## EXCERPT PROVIDED:
--- --- ---
Virtual summits have gotten a bad rap for good reason, and I can say that having been on both sides of the fence. In my observation, however, summits mostly tend to be viewed in a negative light by people who don’t have a business model that benefits from summit participation. These might be experts who do not understand why they are not being offered a Speaker’s fee, do not understand the difference between the way podcasts and summits work (and their impact on revenue), people who have never hosted a summit themselves, and / or who are not actively building and monetizing their email lists. It’s easy to criticize what you don’t understand.
However, because of certain tendencies in the industry, even influencers who have summit- aligned businesses have gotten turned off. Many summits are run in a host-centric way, offering little visibility to Speakers, and a disappointingly low number of free gift optins for all their promotional efforts. Brand new, stressed out virtual summit hosts going through the same list-building mastermind program find themselves so overwhelmed by the technicalities of a launch that they do not take care of every speaker in the best way. I’ve been there.
--- --- ---
## RECORDS SUPPLIED:

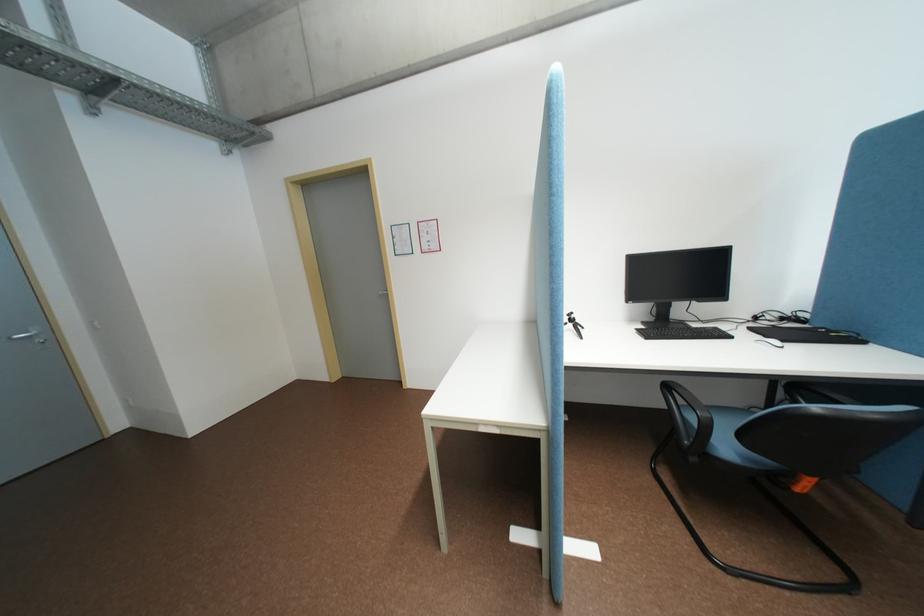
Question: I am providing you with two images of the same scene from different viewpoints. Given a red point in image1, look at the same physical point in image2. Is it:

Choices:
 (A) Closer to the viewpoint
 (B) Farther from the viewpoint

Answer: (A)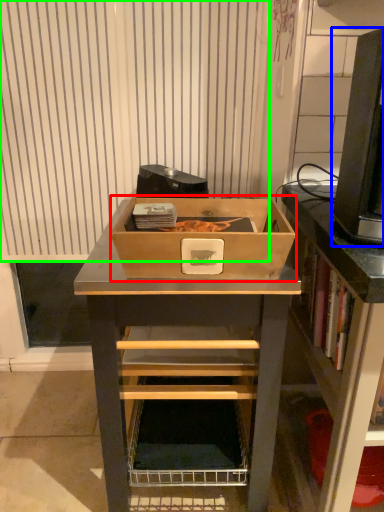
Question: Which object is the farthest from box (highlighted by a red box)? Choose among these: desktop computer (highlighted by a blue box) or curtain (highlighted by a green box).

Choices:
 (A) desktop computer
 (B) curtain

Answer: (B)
--- --- ---
## GIVEN PROBLEM A:
In the passage on virtual summits, why have even influencers whose businesses suit summits become turned off by them? Answer in one to three sentences.
## GIVEN PROBLEM B:
Translate this sentence from the passage on virtual summits into Spanish: "It’s easy to criticize what you don’t understand."
## GIVEN PROBLEM C:
Pick up the passage on virtual summits after its last sentence and continue it.
The entries have no connection to the passage on virtual summits.

## WRITTEN ANSWER A:
Many summits are run in a host-centric way, giving speakers little visibility and a disappointingly low number of free gift optins for their promotional work. New hosts are also often so overwhelmed by the technical side of a launch that they do not take care of every speaker in the best way.

## WRITTEN ANSWER B:
Es fácil criticar lo que no entiendes.

## WRITTEN ANSWER C:
Most virtual summits lack diversity, with guest expert line-ups leaning towards the young, white, able-bodied and physically attractive. The same white influencers show up again and again in different virtual summits, which only serves to perpetuate the white supremacy in the Internet marketing industry.
There aren’t a lot of successful summit hosts who are people of color, for many reasons that I will get into. However, it so happens that my 4th virtual summit mentor, is a 7-figure entrepreneur, run several multiple 6-figure launches, and is of Persian descent. So we are out there AND there is a way to do things “right”. Setting diversity piece aside, which is a different, but very important issue, allow me to present both points of view as to “who benefits” from a summit. As well as suggest how we can redesign summits so that they are diverse, inclusive, and mutually beneficial.
And over time, as I’ve pursue virtual summit mastery, battle-tested software platforms and redesigned and rebuilt virtual summit websites 6 times, I can say with confidence that:
- It is entirely possible to produce a virtual summit that is a win-win for all involved
- It is entirely possible increase the diversity of your summits, even in industries dominated by one demographic
Who Might Not Benefit From a Virtual Summit
Virtual summits are not for everyone. If you do not have a business model where you are actively building and monetizing your email list, you may not receive immediate, direct financial benefit from Speaking. More people will discover you, but brand awareness is an intangible benefit. If you are anti-capitalistic, the promotional nature of virtual summits may turn you off. If are turned off by numbers, data, and performance statistics, you may also find virtual summits to be a turnoff.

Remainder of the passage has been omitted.